**PROBLEM DETAILS**: From the entries that follow, copy each line containing the word "Sotheby".

**DATASET EXCERPTS**:
---------------

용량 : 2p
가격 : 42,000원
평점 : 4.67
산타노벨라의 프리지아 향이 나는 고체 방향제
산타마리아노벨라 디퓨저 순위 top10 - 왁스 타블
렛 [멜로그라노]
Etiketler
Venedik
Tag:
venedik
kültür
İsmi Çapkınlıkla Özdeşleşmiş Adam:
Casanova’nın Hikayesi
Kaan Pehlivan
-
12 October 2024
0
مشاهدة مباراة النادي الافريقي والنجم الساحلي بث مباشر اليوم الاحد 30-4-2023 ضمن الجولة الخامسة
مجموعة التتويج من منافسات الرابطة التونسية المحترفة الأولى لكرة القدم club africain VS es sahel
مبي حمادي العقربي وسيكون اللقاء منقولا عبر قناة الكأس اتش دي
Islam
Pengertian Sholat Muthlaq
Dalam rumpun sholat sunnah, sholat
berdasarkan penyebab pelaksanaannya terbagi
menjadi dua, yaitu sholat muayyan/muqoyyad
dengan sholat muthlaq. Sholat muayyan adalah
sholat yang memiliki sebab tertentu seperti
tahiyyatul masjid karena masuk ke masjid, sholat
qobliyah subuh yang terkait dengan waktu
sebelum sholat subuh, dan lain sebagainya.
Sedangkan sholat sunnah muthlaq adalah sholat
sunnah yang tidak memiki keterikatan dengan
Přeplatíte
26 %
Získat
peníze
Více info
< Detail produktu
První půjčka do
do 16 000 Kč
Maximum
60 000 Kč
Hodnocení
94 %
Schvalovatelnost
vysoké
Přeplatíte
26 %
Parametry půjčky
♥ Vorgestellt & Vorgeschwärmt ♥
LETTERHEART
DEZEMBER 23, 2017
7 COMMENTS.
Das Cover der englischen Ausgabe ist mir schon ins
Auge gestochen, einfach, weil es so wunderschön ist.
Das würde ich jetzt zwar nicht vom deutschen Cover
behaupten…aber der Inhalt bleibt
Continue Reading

---------------

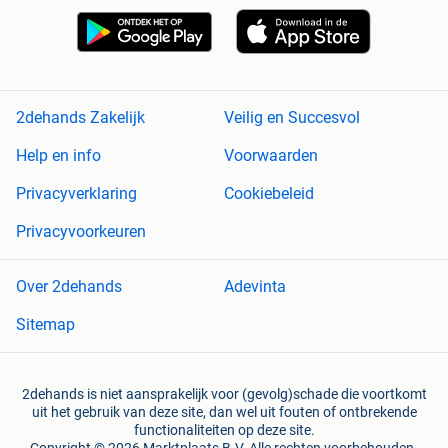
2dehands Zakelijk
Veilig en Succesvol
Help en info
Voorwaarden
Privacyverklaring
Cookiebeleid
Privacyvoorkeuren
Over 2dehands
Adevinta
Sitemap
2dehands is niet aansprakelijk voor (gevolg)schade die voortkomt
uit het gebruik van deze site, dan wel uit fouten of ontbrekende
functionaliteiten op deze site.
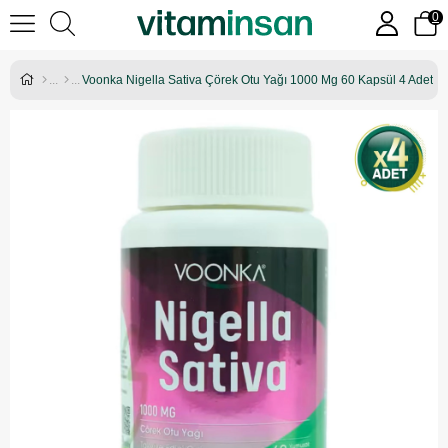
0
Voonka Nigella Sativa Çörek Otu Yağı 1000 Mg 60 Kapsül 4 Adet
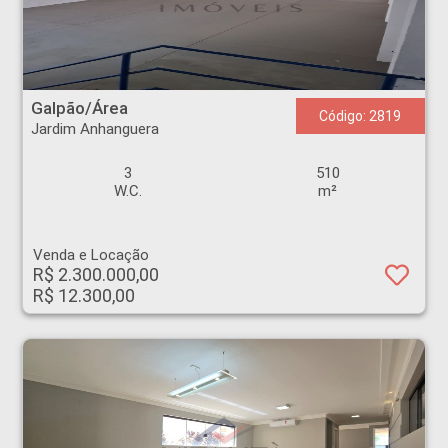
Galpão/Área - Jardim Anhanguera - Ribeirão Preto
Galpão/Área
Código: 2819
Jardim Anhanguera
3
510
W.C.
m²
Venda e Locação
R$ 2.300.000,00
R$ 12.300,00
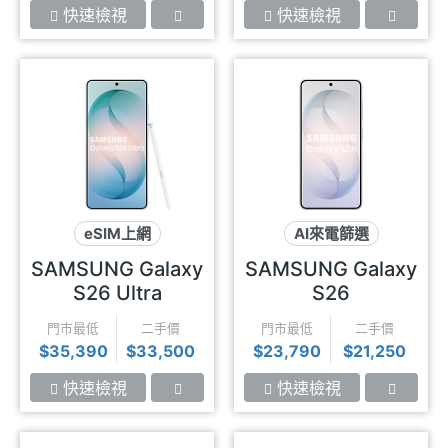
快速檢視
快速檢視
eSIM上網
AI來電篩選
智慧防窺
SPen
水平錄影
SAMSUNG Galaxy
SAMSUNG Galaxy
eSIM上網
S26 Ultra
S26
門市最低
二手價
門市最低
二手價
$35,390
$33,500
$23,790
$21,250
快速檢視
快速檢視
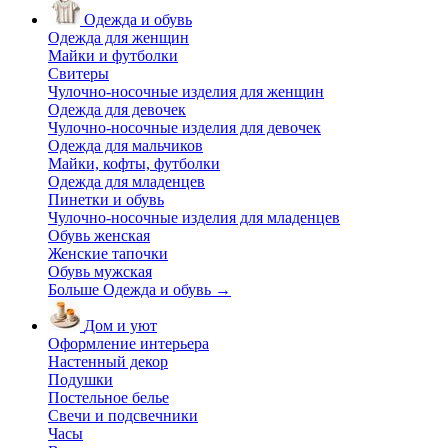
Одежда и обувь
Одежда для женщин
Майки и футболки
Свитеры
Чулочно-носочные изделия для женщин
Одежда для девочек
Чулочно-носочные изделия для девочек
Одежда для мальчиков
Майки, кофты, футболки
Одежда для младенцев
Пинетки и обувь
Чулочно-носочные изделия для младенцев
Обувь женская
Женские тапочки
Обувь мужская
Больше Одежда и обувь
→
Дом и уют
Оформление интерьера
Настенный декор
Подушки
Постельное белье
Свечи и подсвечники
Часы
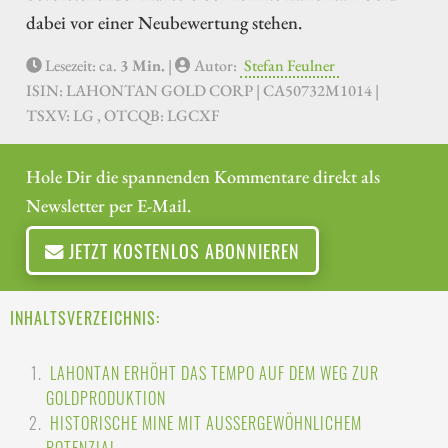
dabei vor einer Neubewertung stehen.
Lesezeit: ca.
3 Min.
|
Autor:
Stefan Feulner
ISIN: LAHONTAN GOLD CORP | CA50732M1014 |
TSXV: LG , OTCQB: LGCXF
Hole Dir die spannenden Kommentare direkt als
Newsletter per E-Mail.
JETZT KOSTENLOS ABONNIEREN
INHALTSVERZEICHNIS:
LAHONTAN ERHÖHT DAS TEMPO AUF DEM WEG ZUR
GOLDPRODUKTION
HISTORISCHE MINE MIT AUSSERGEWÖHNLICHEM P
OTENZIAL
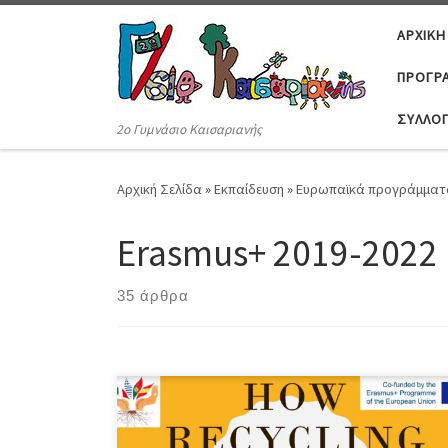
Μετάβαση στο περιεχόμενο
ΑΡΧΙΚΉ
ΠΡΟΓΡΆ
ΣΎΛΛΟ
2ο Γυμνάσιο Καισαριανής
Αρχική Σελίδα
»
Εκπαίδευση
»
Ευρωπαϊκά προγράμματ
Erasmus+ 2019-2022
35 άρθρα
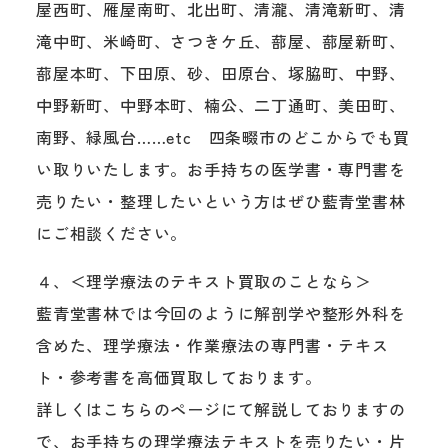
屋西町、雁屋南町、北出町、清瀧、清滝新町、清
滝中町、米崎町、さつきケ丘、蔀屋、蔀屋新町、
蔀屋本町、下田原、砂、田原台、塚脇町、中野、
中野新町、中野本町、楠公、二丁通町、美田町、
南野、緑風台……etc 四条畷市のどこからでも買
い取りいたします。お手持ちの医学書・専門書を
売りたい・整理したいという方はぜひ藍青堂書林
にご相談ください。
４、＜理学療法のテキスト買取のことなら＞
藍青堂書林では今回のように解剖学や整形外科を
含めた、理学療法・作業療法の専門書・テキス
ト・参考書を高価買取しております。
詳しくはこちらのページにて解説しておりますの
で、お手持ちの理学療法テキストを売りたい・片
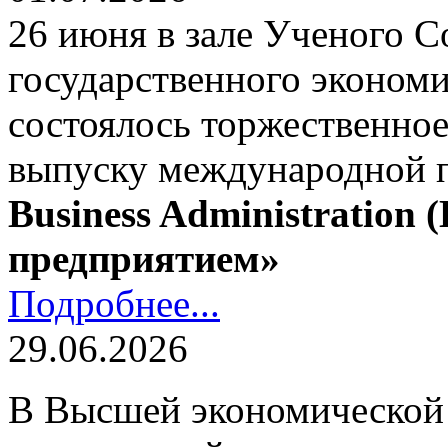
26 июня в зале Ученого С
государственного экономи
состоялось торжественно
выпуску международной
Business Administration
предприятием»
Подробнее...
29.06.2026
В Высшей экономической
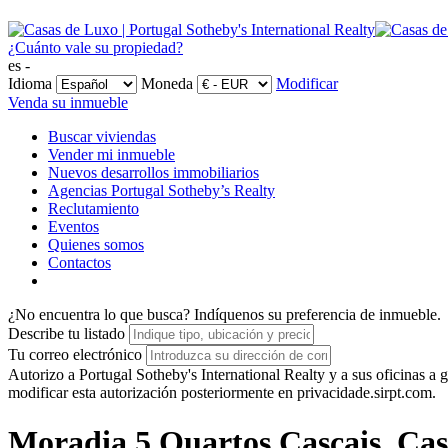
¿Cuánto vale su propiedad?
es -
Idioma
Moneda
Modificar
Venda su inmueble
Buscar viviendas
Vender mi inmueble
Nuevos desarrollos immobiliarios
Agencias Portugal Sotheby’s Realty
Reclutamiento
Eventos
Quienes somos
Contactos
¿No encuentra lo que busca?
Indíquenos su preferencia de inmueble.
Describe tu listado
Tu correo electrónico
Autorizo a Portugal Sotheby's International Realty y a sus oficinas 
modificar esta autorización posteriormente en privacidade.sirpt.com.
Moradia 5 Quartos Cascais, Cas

---------------

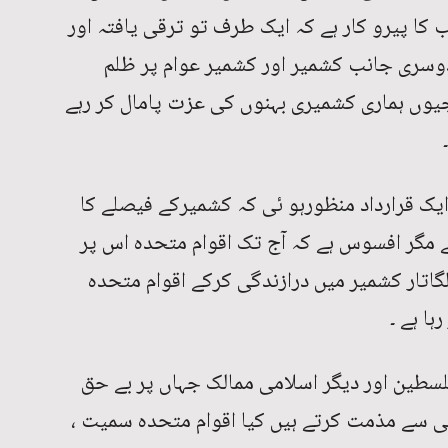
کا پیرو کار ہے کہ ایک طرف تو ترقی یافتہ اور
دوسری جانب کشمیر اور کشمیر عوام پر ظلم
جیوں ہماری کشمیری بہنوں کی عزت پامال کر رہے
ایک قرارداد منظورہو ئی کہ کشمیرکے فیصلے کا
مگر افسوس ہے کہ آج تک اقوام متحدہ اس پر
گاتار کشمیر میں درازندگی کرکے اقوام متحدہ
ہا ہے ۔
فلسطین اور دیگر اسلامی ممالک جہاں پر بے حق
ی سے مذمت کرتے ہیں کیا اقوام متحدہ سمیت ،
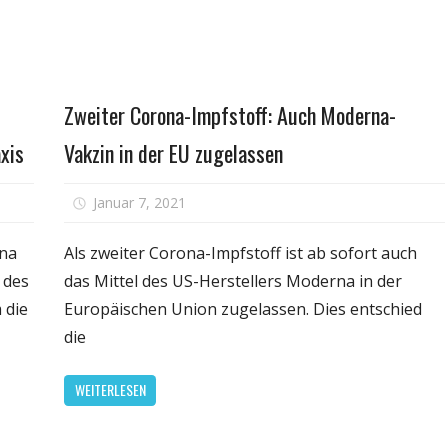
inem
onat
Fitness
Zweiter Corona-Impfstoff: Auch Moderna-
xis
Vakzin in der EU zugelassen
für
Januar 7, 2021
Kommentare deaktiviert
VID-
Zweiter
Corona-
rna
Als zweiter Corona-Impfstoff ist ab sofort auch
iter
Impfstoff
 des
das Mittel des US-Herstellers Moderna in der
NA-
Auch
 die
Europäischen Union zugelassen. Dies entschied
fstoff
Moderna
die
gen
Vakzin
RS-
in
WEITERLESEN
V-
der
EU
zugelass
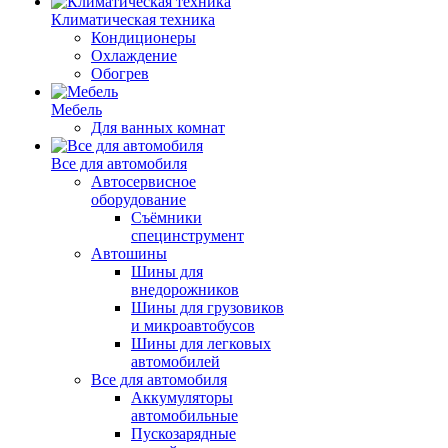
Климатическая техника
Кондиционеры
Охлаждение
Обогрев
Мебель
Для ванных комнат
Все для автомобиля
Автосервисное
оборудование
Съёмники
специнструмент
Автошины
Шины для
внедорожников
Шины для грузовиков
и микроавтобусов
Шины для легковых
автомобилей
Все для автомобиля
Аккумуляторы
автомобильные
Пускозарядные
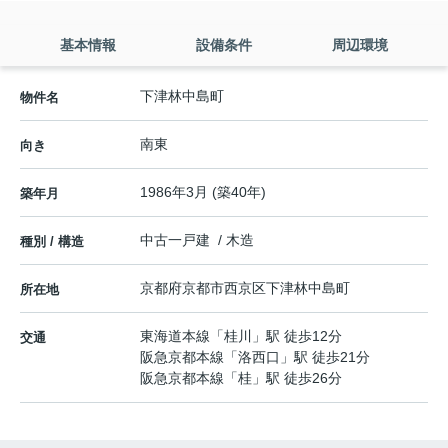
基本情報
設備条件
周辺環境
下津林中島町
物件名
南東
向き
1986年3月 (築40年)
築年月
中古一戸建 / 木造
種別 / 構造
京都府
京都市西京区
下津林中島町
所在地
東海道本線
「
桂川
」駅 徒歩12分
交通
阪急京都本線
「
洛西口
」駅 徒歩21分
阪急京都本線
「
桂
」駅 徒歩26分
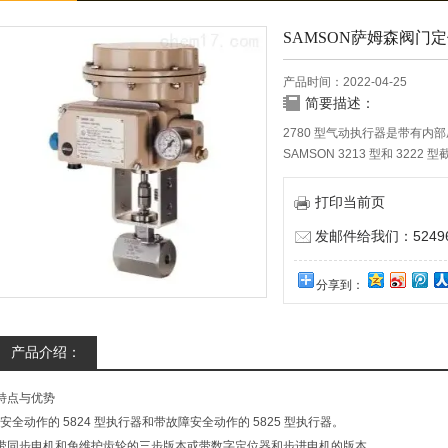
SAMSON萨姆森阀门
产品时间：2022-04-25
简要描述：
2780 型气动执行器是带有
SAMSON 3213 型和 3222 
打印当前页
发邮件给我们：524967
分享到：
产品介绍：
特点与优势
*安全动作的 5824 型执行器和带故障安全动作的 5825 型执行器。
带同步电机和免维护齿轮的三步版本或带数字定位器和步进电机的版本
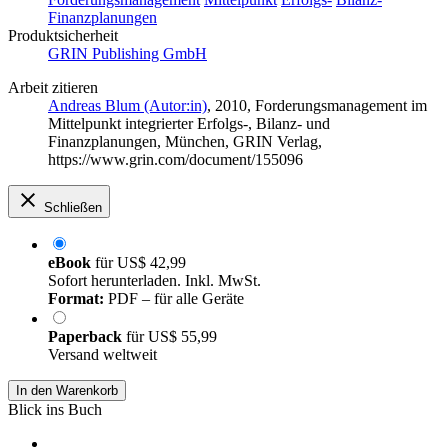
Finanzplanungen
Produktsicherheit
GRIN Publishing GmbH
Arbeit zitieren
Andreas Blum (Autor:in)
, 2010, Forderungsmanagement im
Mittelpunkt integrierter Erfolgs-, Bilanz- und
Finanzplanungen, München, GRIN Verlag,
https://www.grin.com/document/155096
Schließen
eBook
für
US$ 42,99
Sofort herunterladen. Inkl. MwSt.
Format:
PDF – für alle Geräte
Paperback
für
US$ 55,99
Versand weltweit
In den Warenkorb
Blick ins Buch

---------------

**EXERCISE RESPONSE**:
Agencias Portugal Sotheby’s Realty
Autorizo a Portugal Sotheby's International Realty y a sus oficinas 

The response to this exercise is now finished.